## Data for processing
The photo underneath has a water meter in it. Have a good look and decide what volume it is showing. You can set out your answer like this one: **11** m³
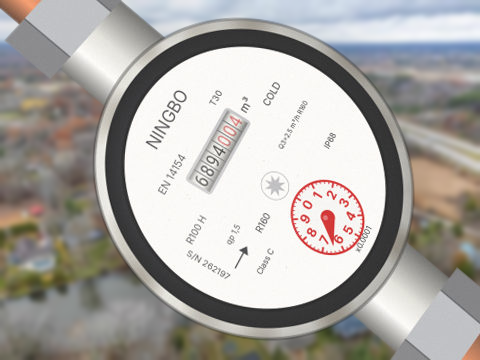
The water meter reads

...

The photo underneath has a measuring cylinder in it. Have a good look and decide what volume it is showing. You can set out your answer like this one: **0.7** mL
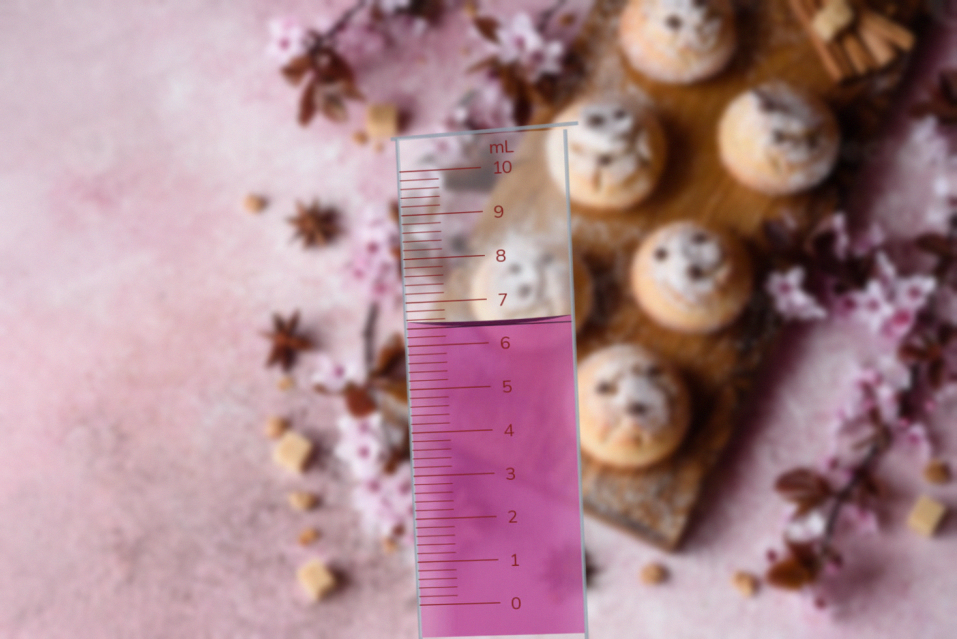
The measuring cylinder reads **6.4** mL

--

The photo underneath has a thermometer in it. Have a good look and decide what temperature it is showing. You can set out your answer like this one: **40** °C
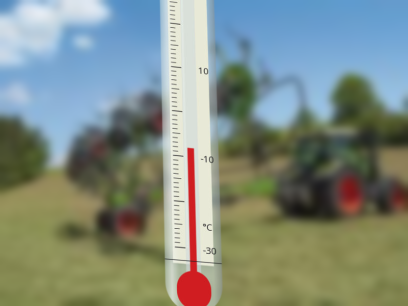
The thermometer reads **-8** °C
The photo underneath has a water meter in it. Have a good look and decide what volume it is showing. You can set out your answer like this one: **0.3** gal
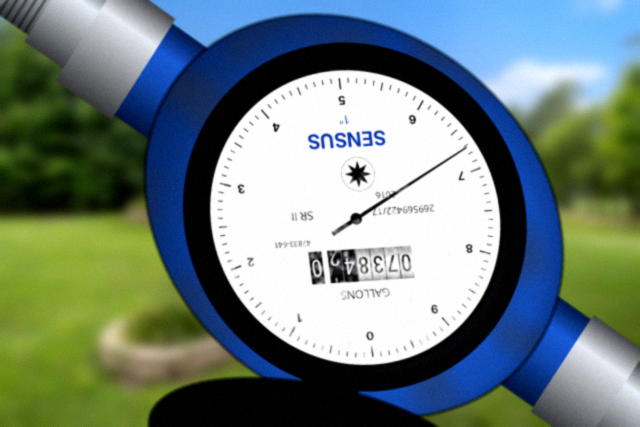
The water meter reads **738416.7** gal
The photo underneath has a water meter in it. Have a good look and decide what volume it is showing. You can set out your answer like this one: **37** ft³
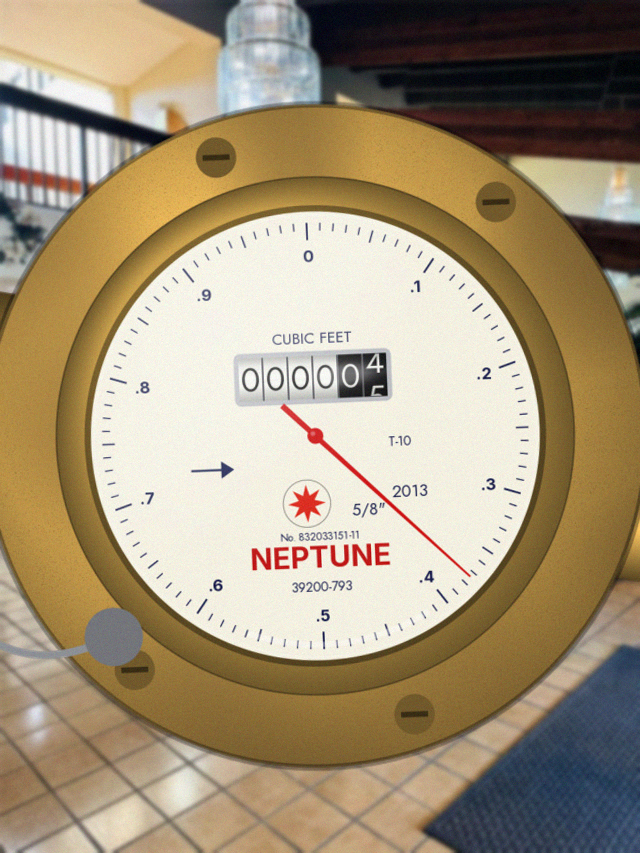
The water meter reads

## Exercise goal
Which lines of the listing above contain the word "volume"? List each of them in full.

## Answer for the task
The photo underneath has a water meter in it. Have a good look and decide what volume it is showing. You can set out your answer like this one: **11** m³
The photo underneath has a measuring cylinder in it. Have a good look and decide what volume it is showing. You can set out your answer like this one: **0.7** mL
The photo underneath has a water meter in it. Have a good look and decide what volume it is showing. You can set out your answer like this one: **0.3** gal
The photo underneath has a water meter in it. Have a good look and decide what volume it is showing. You can set out your answer like this one: **37** ft³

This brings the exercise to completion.